● Exercise goal
Each line in the entries that has the word "Computed" has to be copied.

(Stored items from a collection)
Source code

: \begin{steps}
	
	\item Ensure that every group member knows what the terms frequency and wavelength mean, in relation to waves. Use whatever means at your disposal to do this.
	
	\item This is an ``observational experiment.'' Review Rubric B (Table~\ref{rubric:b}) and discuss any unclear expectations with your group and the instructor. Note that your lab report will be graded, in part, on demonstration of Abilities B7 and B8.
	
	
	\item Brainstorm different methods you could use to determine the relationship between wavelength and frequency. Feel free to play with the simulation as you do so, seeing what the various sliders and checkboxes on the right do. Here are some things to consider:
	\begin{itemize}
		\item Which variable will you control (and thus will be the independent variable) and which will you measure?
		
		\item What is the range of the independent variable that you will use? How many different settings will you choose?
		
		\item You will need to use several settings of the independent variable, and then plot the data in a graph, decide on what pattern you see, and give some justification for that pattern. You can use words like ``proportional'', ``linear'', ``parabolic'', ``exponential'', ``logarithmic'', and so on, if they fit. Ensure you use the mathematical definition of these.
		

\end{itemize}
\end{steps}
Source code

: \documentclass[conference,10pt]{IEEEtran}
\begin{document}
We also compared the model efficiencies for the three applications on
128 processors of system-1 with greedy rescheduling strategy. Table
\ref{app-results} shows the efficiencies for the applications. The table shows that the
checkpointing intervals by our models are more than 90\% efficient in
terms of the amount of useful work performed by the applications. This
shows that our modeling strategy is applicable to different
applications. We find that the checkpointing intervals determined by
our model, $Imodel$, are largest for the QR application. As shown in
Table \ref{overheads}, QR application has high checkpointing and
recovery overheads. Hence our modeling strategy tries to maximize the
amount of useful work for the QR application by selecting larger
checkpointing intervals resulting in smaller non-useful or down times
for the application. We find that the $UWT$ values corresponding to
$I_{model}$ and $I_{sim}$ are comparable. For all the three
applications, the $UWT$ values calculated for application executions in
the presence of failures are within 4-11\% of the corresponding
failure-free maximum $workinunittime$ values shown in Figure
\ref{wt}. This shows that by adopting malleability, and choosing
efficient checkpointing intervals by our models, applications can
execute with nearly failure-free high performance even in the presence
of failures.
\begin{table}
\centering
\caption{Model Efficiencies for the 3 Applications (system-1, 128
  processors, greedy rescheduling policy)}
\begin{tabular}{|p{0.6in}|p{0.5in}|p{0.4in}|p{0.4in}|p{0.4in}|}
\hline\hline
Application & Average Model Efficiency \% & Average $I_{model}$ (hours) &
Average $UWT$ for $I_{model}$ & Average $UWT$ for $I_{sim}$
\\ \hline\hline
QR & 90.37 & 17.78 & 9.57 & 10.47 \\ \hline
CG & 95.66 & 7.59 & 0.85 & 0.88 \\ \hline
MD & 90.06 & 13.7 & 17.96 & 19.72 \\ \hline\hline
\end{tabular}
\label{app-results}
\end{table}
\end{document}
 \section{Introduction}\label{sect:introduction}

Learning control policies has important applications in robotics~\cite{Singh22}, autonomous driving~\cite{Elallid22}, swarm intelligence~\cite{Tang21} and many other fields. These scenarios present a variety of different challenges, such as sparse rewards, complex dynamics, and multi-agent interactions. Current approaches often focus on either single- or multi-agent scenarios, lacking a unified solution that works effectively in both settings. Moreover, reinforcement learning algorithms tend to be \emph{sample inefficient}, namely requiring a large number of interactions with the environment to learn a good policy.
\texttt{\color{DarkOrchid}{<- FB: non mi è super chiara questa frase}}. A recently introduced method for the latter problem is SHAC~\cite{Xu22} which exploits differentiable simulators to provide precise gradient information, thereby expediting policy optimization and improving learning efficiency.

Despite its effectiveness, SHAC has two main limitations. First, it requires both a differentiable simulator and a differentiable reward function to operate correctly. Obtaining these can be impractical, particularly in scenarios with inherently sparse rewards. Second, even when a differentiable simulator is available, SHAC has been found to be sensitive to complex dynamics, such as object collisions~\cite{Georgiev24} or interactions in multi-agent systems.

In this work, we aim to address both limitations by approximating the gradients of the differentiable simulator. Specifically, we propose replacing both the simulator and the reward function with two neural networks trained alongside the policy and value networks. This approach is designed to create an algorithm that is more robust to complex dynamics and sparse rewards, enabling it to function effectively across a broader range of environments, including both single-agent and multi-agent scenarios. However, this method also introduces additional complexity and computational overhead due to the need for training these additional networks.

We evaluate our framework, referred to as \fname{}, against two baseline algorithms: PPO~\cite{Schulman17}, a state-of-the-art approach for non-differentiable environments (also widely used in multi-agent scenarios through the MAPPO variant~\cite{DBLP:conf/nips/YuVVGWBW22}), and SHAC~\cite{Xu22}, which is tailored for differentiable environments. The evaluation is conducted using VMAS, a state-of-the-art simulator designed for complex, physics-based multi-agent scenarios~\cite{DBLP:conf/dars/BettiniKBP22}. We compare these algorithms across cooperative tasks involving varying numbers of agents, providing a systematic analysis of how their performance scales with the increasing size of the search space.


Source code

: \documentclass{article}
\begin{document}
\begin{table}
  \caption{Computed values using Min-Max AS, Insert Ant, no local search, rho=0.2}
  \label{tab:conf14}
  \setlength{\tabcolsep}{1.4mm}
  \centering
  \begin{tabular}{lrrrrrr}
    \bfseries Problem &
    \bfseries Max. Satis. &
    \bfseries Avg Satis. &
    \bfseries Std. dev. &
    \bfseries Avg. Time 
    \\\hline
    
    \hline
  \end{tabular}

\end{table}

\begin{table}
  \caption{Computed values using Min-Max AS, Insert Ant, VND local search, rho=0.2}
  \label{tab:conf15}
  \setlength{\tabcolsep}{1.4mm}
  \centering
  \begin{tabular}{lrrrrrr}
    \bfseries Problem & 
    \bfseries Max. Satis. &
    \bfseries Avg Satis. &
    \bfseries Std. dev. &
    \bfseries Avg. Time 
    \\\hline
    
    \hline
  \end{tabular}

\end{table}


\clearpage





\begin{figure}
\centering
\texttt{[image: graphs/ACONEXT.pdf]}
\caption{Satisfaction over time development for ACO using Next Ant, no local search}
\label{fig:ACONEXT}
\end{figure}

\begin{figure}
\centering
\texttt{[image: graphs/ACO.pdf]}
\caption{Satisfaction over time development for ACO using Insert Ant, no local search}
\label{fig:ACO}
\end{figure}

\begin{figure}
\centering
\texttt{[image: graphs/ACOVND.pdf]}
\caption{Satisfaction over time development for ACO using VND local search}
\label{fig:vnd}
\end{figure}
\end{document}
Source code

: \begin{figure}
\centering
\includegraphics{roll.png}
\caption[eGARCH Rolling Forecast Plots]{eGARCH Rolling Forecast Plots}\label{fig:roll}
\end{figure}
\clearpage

● Solution
  \caption{Computed values using Min-Max AS, Insert Ant, no local search, rho=0.2}
  \caption{Computed values using Min-Max AS, Insert Ant, VND local search, rho=0.2}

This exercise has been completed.